Ballymun gets a new local hero


IF THERE was an award for the most democratic piece of public art in Ireland, a magnificent new sculpture due to be unveiled next week in Ballymun, Dublin would gallop away with it.

The sculpture, by artist John Byrne, references classical equestrian art but toys with tradition by placing the figure of a teenage girl from Ballymun – resplendent in bronze tracksuit and velcro-fastened runners – as the bareback rider on the horse.

Misneach, “courage” in Irish, is a stunning piece of work to rival that other classic Ballymun equine pop culture moment from The Commitments, where a horse is seen being led into a lift because “the stairs would kill him”.
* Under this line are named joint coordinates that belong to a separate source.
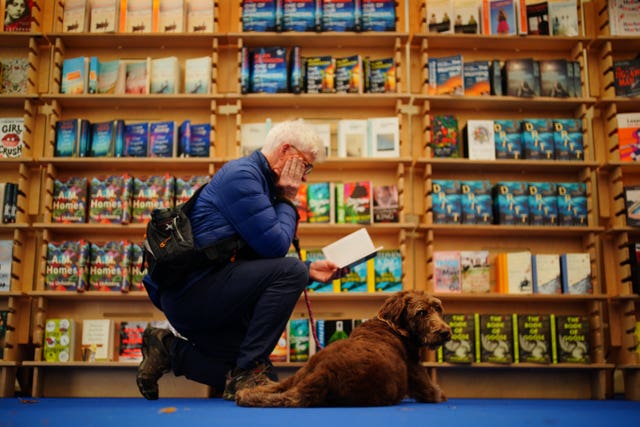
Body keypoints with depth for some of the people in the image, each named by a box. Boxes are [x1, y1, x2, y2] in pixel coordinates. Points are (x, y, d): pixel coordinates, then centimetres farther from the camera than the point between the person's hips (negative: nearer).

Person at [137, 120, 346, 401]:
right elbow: (275, 245, -20)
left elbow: (265, 260, 21)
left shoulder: (261, 182, 18)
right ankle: (248, 371, -15)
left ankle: (171, 349, 13)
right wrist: (287, 202, -3)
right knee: (290, 270, -22)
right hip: (191, 291, -10)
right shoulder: (241, 174, -12)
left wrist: (309, 271, 10)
Byrne was commissioned by Breaking Ground, the Per Cent for Art scheme that accompanied Ballymun’s redevelopment, to create a piece of public art for the area’s town centre. In a YouTube video of the making of MisneachBelfast-born Byrne explains he was interested in subverting the military sculptures found in squares and towns across Europe, which invariably feature military men astride horses.
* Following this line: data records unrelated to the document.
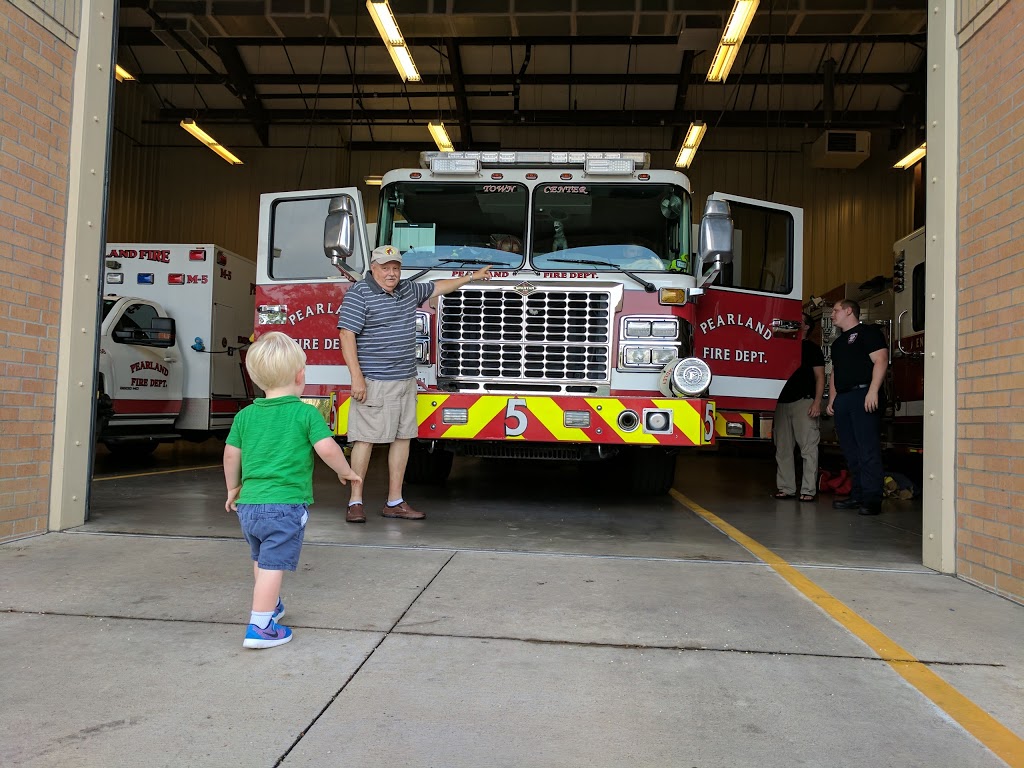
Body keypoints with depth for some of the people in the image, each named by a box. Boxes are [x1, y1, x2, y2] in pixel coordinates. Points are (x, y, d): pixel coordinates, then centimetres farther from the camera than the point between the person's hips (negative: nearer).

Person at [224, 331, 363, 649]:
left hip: (249, 505, 6)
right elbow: (327, 448, -16)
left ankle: (270, 606, 45)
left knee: (261, 560, 25)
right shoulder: (306, 413, -8)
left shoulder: (245, 415, 7)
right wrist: (346, 472, 2)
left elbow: (231, 455, 14)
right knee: (272, 566, -4)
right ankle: (259, 628, -4)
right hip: (286, 506, -6)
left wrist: (233, 489, 29)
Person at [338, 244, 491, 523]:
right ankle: (355, 502, 3)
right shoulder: (359, 294, -8)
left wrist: (471, 277, 36)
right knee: (366, 438, -6)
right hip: (375, 382, -7)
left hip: (406, 380, 8)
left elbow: (436, 287, 31)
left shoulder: (408, 289, 14)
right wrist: (357, 377, -20)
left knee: (403, 437, 8)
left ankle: (395, 502, 15)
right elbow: (347, 335, -14)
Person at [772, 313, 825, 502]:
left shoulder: (812, 348, 5)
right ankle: (786, 488, 10)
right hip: (782, 401, 6)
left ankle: (809, 490, -5)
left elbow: (820, 377, -1)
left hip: (804, 401, -6)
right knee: (782, 447, 5)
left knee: (808, 447, -7)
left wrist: (817, 402, -13)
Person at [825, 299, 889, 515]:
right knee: (850, 451, 7)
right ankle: (857, 495, 12)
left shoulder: (868, 332, 0)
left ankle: (872, 498, -12)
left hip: (863, 396, -8)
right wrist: (832, 399, 18)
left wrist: (873, 391, -20)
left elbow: (881, 361, -11)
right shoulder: (838, 343, 25)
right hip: (842, 399, 8)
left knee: (868, 449, -11)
“These things are commonplace in European towns and cities – nearly always men military men the great and the good as it were, but of course one person’s hero is another’s tyrant,” Byrne says.

He also wanted to celebrate the tradition of young people riding horses bareback around Dublin.

The artist, who made Dublin’s Last Suppermural for the city’s Italian Quarter, was aware of John Henry Foley’s bronze horse used in the Gough Memorial in the Phoenix Park, near where he lives in Cabra. The work by Queen Victoria’s favourite sculptor was blown up in 1957 and sold by the Office of Public Works to a member of the Guinness family who gifted it to an ancestor of Gough’s, Sir Humphrey Wakefield. Byrne discovered that Wakefield restored the monument and resurrected it in the grounds of his home at Chillingham Castle, Northumberland. “I thought he would tell me to take a jump but he was delighted when I asked if I could copy his horse,” says Byrne.

From the beginning, a young local woman was always going to feature on the horse to assert the idea that people from all walks of life can be as heroic as the most celebrated, mostly male, mostly older public figures.

Back in 2007 open auditions were held in Ballymun to find a teenager between 13 and 18 who had a genuine love of horses. Eventually, 20 teenagers were photographed on horseback and the then 17-year-old Toni Marie Shields was chosen. She was scanned using state-of-the-art 3D software to make a mould for the work. Her mould and the mould from the model of the Gough horse were then combined to make the bronze sculpture.

A soft green patina applied at the end of the process gives the work an antiquated feel and the effect is of a sculpture straight out of the 18th century. “Ah, it’s lovely but it’s huge,” was Toni-Marie’s response when she first saw herself in bronze, one-and-half times life size.

The work, which is awaiting its inevitable nickname, will be placed on a hand-carved stone plinth just inside the gates of Trinity Comprehensive School in Ballymun and resited on Main Street when the Metro rail project is completed.